= DATASET ENTRIES =

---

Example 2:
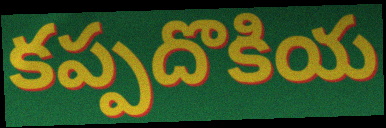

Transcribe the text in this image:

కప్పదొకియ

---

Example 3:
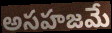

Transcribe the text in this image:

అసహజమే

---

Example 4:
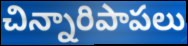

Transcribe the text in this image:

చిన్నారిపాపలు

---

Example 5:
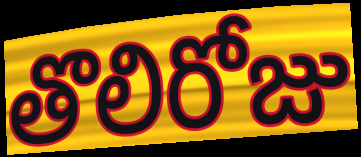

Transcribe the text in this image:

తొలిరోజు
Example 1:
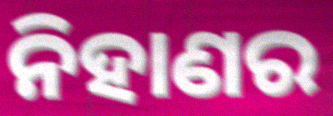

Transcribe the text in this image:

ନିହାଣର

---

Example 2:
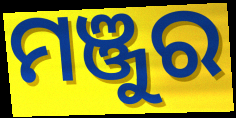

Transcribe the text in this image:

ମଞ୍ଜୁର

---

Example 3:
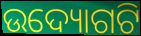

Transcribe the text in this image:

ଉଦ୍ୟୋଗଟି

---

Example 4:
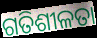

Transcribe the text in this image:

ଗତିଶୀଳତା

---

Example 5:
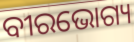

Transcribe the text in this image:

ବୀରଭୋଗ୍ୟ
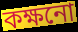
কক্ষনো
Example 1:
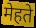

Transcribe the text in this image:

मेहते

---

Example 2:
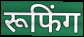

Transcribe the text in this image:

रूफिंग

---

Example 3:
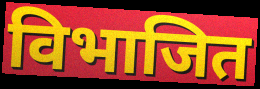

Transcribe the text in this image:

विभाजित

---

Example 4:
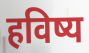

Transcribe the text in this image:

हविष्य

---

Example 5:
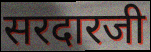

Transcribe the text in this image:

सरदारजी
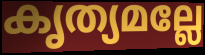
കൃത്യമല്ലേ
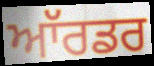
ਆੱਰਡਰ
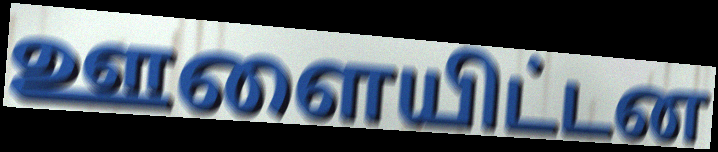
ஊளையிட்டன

= ASSIGNMENT =
Return the listing verbatim; pictures are not part of the copy.

= TASK SOLUTION =
---

Example 2:

Transcribe the text in this image:

కప్పదొకియ

---

Example 3:

Transcribe the text in this image:

అసహజమే

---

Example 4:

Transcribe the text in this image:

చిన్నారిపాపలు

---

Example 5:

Transcribe the text in this image:

తొలిరోజు
Example 1:

Transcribe the text in this image:

ନିହାଣର

---

Example 2:

Transcribe the text in this image:

ମଞ୍ଜୁର

---

Example 3:

Transcribe the text in this image:

ଉଦ୍ୟୋଗଟି

---

Example 4:

Transcribe the text in this image:

ଗତିଶୀଳତା

---

Example 5:

Transcribe the text in this image:

ବୀରଭୋଗ୍ୟ
কক্ষনো
Example 1:

Transcribe the text in this image:

मेहते

---

Example 2:

Transcribe the text in this image:

रूफिंग

---

Example 3:

Transcribe the text in this image:

विभाजित

---

Example 4:

Transcribe the text in this image:

हविष्य

---

Example 5:

Transcribe the text in this image:

सरदारजी
കൃത്യമല്ലേ
ਆੱਰਡਰ
ஊளையிட்டன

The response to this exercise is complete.